Within the listing below, please copy exactly the lines between the line holding "M198 2250 200 2296 150 2298 148 2252Z" and the line holding "M171 1787 270 1772", inclusive.

____

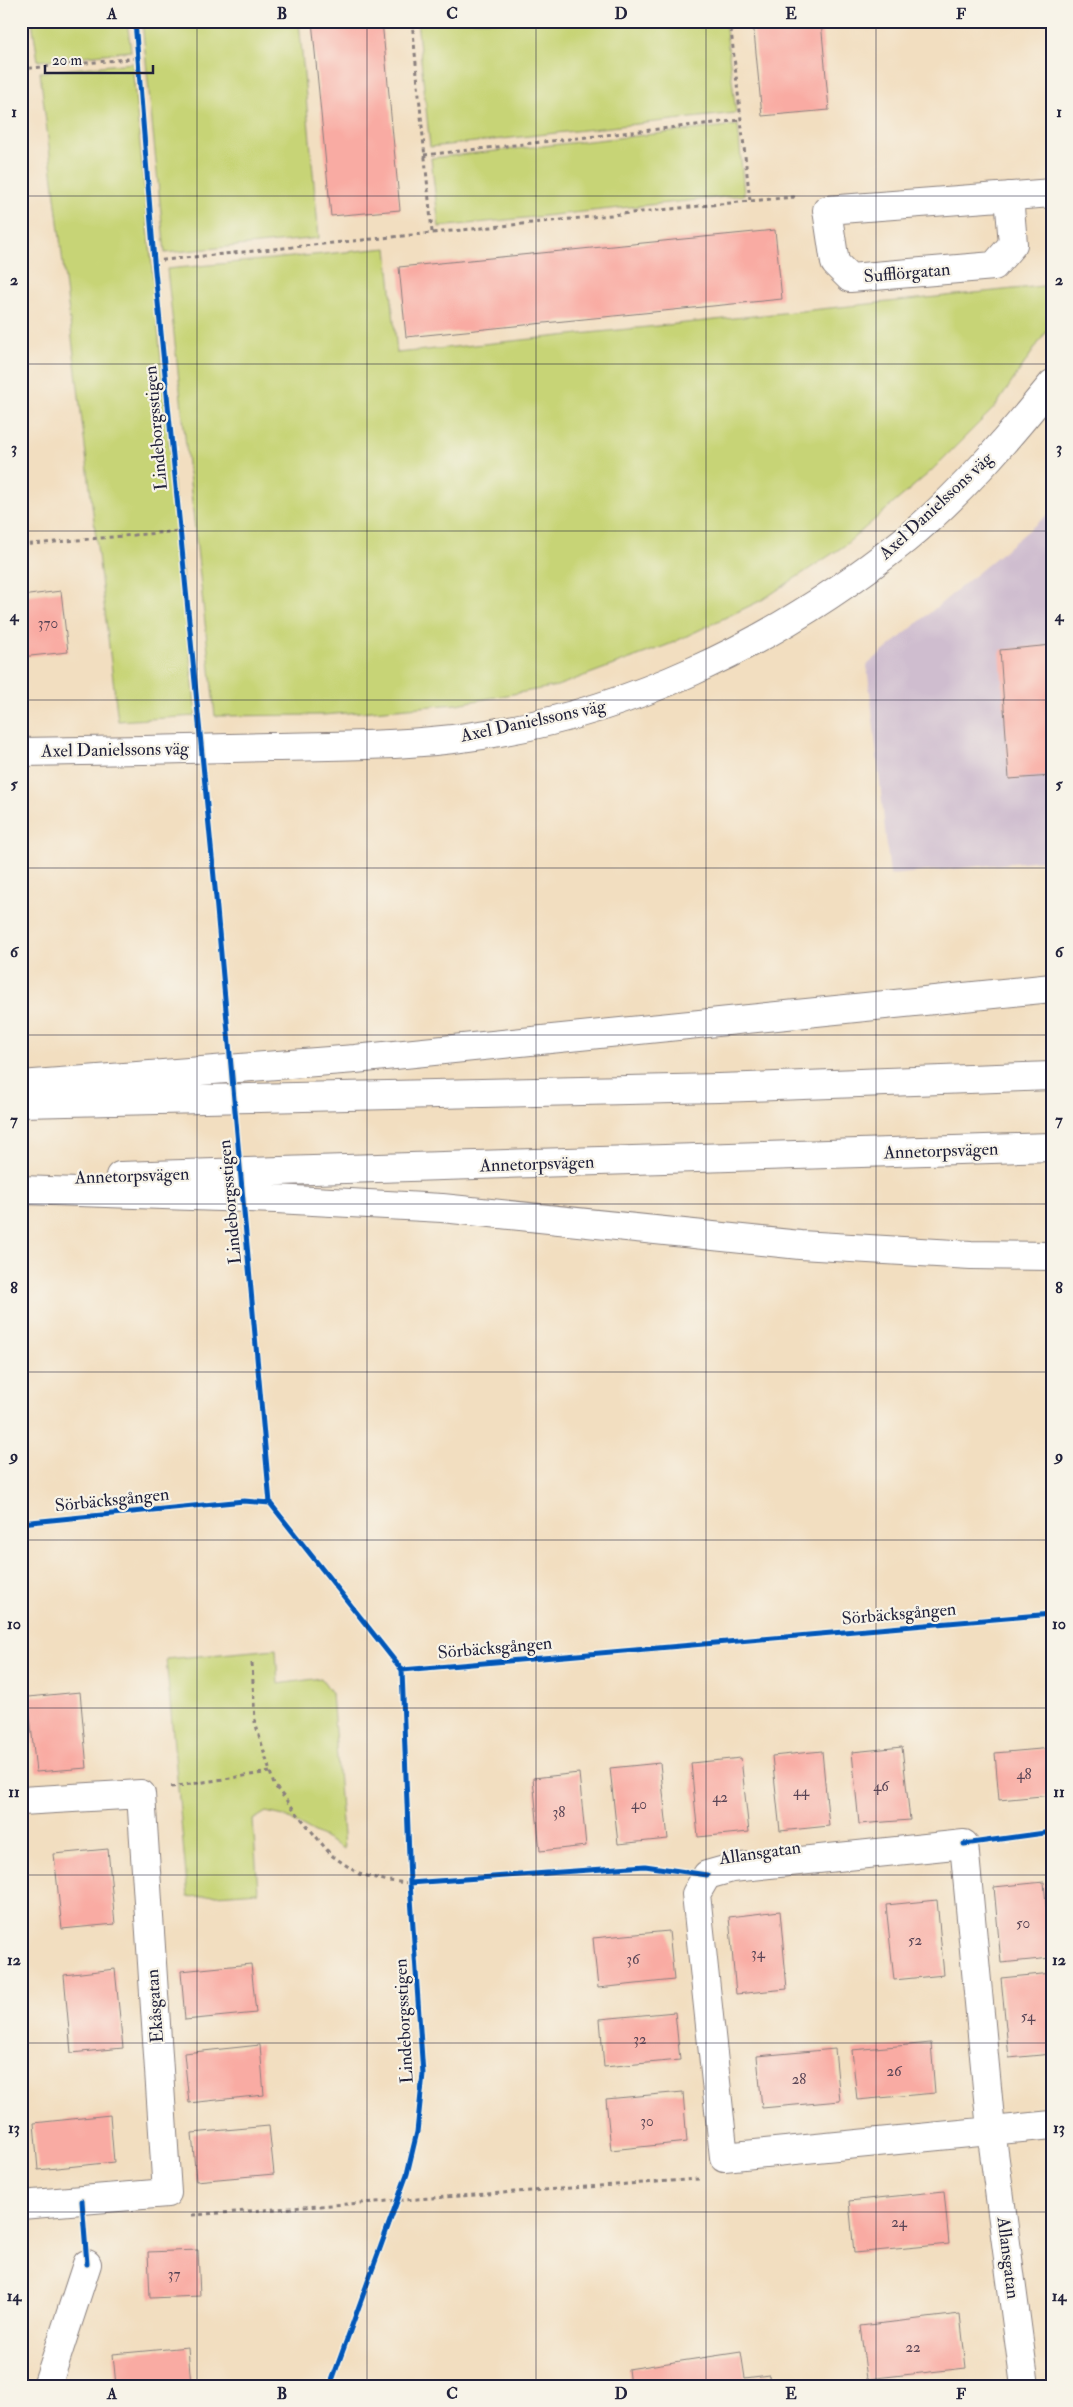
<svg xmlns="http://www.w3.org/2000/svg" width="1073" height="2407" font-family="'IM FELL Double Pica',serif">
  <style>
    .industrial { fill: #cfbdcf }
    .green { fill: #c7d476; stroke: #747b58 }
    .building { fill: #f9aba3 }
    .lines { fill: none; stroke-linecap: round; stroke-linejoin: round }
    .minor-casing { stroke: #8a807e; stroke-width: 30 }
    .tertiary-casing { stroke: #8a807e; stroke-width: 30 }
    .primary-casing { stroke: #8a807e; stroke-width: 30 }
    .path { stroke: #8a807e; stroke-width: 3; stroke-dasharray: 4 4; stroke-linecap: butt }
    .minor { stroke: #fff; stroke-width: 28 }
    .tertiary { stroke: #fff; stroke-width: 28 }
    .primary { stroke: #fff; stroke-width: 28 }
    .cycleway-casing { stroke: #f7f3e8; stroke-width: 8 }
    .cycleway { stroke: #0057b8; stroke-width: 5 }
    .grid { fill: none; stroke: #22223b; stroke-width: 1; stroke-opacity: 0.55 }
    .labels { text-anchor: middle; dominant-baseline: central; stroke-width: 4.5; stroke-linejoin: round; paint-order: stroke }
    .number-label { font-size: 15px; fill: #584455 }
    .street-label { font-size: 18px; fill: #22223b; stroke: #f7f3e8 }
    .neatline { fill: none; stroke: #22223b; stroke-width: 2 }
    .grid-label { font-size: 16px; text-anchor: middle; font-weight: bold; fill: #22223b }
  </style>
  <rect width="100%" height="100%" fill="#f7f3e8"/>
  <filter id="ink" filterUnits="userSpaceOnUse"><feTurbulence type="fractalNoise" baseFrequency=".02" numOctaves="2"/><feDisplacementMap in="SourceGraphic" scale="10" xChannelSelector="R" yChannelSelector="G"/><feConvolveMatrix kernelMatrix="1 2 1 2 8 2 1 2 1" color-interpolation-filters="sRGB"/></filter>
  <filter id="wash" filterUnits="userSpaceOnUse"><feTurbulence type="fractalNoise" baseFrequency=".0096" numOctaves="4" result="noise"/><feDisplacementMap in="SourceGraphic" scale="20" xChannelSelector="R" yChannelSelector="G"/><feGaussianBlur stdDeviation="1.12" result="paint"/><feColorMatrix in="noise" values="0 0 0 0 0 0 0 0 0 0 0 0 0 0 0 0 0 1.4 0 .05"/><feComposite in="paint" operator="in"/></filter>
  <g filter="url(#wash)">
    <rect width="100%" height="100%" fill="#f2dec0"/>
    <path class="industrial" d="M1052 511V859L890 875 867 665Z"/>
    <path class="green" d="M32 21H127L131 51 38 61Z
      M142 21H299L319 238 165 253Z
      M417 21H725L736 113 430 147Z
      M132 63 196 716 118 721 40 72Z
      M738 125 744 195 439 227 431 158Z
      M387 248 397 353 1052 285V323L995 407 930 472 844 546 762 600 670 644 557 686 457 704 323 715 215 716 167 269Z
      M276 1649 278 1684 321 1678 332 1693 344 1849 284 1816 266 1812 253 1820 258 1892 188 1897 166 1659Z"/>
    <g id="blocks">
      <path class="building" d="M312 21H382L400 210 331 216Z
        M753 21H821L829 110 762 116Z
        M775 230 782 299 406 337 399 267Z
        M61 591 68 652 21 657V596Z
        M1052 645V776L1009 779 1000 650Z
        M80 1692 87 1768 36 1772 28 1697Z
        M902 1747 910 1820 859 1824 852 1752Z
        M1052 1748V1795L999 1800 995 1753Z
        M822 1751 829 1826 780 1831 772 1756Z
        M741 1758 749 1832 698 1837 691 1763Z
        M660 1763 668 1839 618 1844 610 1768Z
        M579 1773 586 1846 540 1851 533 1778Z
        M108 1849 115 1924 62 1929 54 1854Z
        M1044 1882 1051 1958 1001 1963 994 1887Z
        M937 1900 944 1975 894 1980 886 1905Z
        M780 1911 787 1989 736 1994 729 1917Z
        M669 1931 674 1980 598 1988 593 1938Z
        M251 1964 256 2013 185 2020 181 1971Z
        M115 1969 123 2048 71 2053 64 1975Z
        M1052 1973V2054L1009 2058 1001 1978Z
        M675 2012 680 2060 604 2067 600 2019Z
        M931 2043 935 2093 857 2100 852 2050Z
        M260 2045 264 2095 189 2103 184 2053Z
        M835 2049 840 2101 762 2108 757 2056Z
        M683 2092 687 2142 611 2150 606 2099Z
        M110 2115 114 2162 38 2170 34 2123Z
        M269 2126 274 2174 196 2181 192 2133Z
        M944 2191 949 2244 854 2253 849 2201Z
        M198 2250 200 2296 150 2298 148 2252Z
        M960 2314 966 2368 867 2379 860 2326Z
        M188 2347 191 2386H116L113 2354Z
        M741 2352 745 2378 769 2375 770 2386H630L628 2369Z"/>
    </g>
  </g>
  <g filter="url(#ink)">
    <use href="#blocks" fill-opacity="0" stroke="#8a807e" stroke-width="1"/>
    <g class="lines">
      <defs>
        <path id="minor" d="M1009 196 1013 244 994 266 850 278 835 263 827 210 1052 193
          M21 1801 141 1794 167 2193 21 2205
          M47 2386 87 2264
          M1025 2386 991 2130 964 1844 732 1868 707 1875 696 1894 724 2157 1052 2125"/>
        <path id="tertiary" d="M21 752C104 751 186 749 269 747 330 746 392 746 453 739 621 719 775 644 906 539 961 494 1007 439 1052 384"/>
        <path id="primary" d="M21 1085 355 1059 1052 988
          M21 1103 719 1088 1052 1076
          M120 1176 1052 1147
          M21 1190 276 1199 442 1208 800 1245 971 1255 1052 1256"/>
      </defs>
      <use href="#minor" class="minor-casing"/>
      <use href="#tertiary" class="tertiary-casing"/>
      <use href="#primary" class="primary-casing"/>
      <path class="path" d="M412 21 432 232
        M730 21 750 201
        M21 69 138 58
        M424 155 741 120
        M154 261 750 201 794 197 798 199
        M21 545 180 531
        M252 1663 255 1722 274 1785 331 1855 359 1874 388 1881 410 1883
        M171 1787 270 1772
        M192 2215 699 2179"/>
      <use href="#minor" class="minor"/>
      <use href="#tertiary" class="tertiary"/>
      <use href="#primary" class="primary"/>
      <defs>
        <path id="cycleway" d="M135 21 154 261 216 898 270 1503
          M21 1523 244 1501 270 1503 402 1670
          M402 1670 1052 1614
          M964 1844 1052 1832
          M410 1883 645 1866 707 1875
          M82 2201 87 2264
          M330 2386 407 2174 417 2132 423 2074 410 1883 402 1670"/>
      </defs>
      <use href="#cycleway" class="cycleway-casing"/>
      <use href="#cycleway" class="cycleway"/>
    </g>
  </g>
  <path class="grid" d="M197 21V2386M367 21V2386M536 21V2386M706 21V2386M876 21V2386M21 196H1052M21 364H1052M21 531H1052M21 700H1052M21 868H1052M21 1035H1052M21 1204H1052M21 1372H1052M21 1540H1052M21 1708H1052M21 1875H1052M21 2043H1052M21 2212H1052"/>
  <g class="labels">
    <g class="number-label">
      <text x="48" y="623">370</text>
      <text x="1024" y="1774">48</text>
      <text x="881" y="1786">46</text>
      <text x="801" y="1791">44</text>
      <text x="720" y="1797">42</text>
      <text x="639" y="1804">40</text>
      <text x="559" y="1812">38</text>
      <text x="1023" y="1923">50</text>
      <text x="915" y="1940">52</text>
      <text x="758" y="1953">34</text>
      <text x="633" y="1959">36</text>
      <text x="1028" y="2016">54</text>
      <text x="640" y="2039">32</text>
      <text x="894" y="2071">26</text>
      <text x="799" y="2079">28</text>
      <text x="647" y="2121">30</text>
      <text x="899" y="2222">24</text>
      <text x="174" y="2274">37</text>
      <text x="913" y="2347">22</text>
    </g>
    <g class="street-label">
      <text transform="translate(907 273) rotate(-5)">Sufflörgatan</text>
      <text transform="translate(156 428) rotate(-95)">Lindeborgsstigen</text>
      <text transform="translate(936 506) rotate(-43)">Axel Danielssons väg</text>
      <text transform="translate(533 721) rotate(-12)">Axel Danielssons väg</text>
      <text transform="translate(115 750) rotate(-1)">Axel Danielssons väg</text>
      <text transform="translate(941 1151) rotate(-2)">Annetorpsvägen</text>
      <text transform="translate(537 1164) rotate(-2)">Annetorpsvägen</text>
      <text transform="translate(132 1176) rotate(-2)">Annetorpsvägen</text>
      <text transform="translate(230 1202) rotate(-95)">Lindeborgsstigen</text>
      <text transform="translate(112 1500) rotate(-6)">Sörbäcksgången</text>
      <text transform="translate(899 1614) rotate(-5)">Sörbäcksgången</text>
      <text transform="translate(495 1648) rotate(-5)">Sörbäcksgången</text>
      <text transform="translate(760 1853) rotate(-8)">Allansgatan</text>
      <text transform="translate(155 2006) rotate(-94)">Ekåsgatan</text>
      <text transform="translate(404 2021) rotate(-93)">Lindeborgsstigen</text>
      <text transform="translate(1008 2258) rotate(83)">Allansgatan</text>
    </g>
  </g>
  <rect width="1073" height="2407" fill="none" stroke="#f7f3e8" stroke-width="55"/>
  <path d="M45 65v8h108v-8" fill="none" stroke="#22223b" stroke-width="2.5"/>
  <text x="52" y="65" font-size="15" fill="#22223b" stroke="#f7f3e8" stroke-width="4" paint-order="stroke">20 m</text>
  <rect x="28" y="28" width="1018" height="2352" class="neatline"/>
  <g class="grid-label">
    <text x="112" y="19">A</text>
    <text x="282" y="19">B</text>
    <text x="452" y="19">C</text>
    <text x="621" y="19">D</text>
    <text x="791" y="19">E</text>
    <text x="961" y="19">F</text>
    <text x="14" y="117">1</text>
    <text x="1059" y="117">1</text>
    <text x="14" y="285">2</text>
    <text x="1059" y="285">2</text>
    <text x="14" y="453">3</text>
    <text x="1059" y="453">3</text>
    <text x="14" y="621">4</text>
    <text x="1059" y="621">4</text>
    <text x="14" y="789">5</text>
    <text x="1059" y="789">5</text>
    <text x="14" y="957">6</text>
    <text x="1059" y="957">6</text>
    <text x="14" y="1125">7</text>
    <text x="1059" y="1125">7</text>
    <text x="14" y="1293">8</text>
    <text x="1059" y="1293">8</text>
    <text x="14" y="1461">9</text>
    <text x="1059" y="1461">9</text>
    <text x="14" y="1629">10</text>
    <text x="1059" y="1629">10</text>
    <text x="14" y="1797">11</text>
    <text x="1059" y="1797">11</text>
    <text x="14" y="1965">12</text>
    <text x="1059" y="1965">12</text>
    <text x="14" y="2133">13</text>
    <text x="1059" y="2133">13</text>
    <text x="14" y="2301">14</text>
    <text x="1059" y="2301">14</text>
    <text x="112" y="2399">A</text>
    <text x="282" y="2399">B</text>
    <text x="452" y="2399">C</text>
    <text x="621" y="2399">D</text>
    <text x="791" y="2399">E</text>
    <text x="961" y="2399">F</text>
  </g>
</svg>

____

Task result:
        M198 2250 200 2296 150 2298 148 2252Z
        M960 2314 966 2368 867 2379 860 2326Z
        M188 2347 191 2386H116L113 2354Z
        M741 2352 745 2378 769 2375 770 2386H630L628 2369Z"/>
    </g>
  </g>
  <g filter="url(#ink)">
    <use href="#blocks" fill-opacity="0" stroke="#8a807e" stroke-width="1"/>
    <g class="lines">
      <defs>
        <path id="minor" d="M1009 196 1013 244 994 266 850 278 835 263 827 210 1052 193
          M21 1801 141 1794 167 2193 21 2205
          M47 2386 87 2264
          M1025 2386 991 2130 964 1844 732 1868 707 1875 696 1894 724 2157 1052 2125"/>
        <path id="tertiary" d="M21 752C104 751 186 749 269 747 330 746 392 746 453 739 621 719 775 644 906 539 961 494 1007 439 1052 384"/>
        <path id="primary" d="M21 1085 355 1059 1052 988
          M21 1103 719 1088 1052 1076
          M120 1176 1052 1147
          M21 1190 276 1199 442 1208 800 1245 971 1255 1052 1256"/>
      </defs>
      <use href="#minor" class="minor-casing"/>
      <use href="#tertiary" class="tertiary-casing"/>
      <use href="#primary" class="primary-casing"/>
      <path class="path" d="M412 21 432 232
        M730 21 750 201
        M21 69 138 58
        M424 155 741 120
        M154 261 750 201 794 197 798 199
        M21 545 180 531
        M252 1663 255 1722 274 1785 331 1855 359 1874 388 1881 410 1883
        M171 1787 270 1772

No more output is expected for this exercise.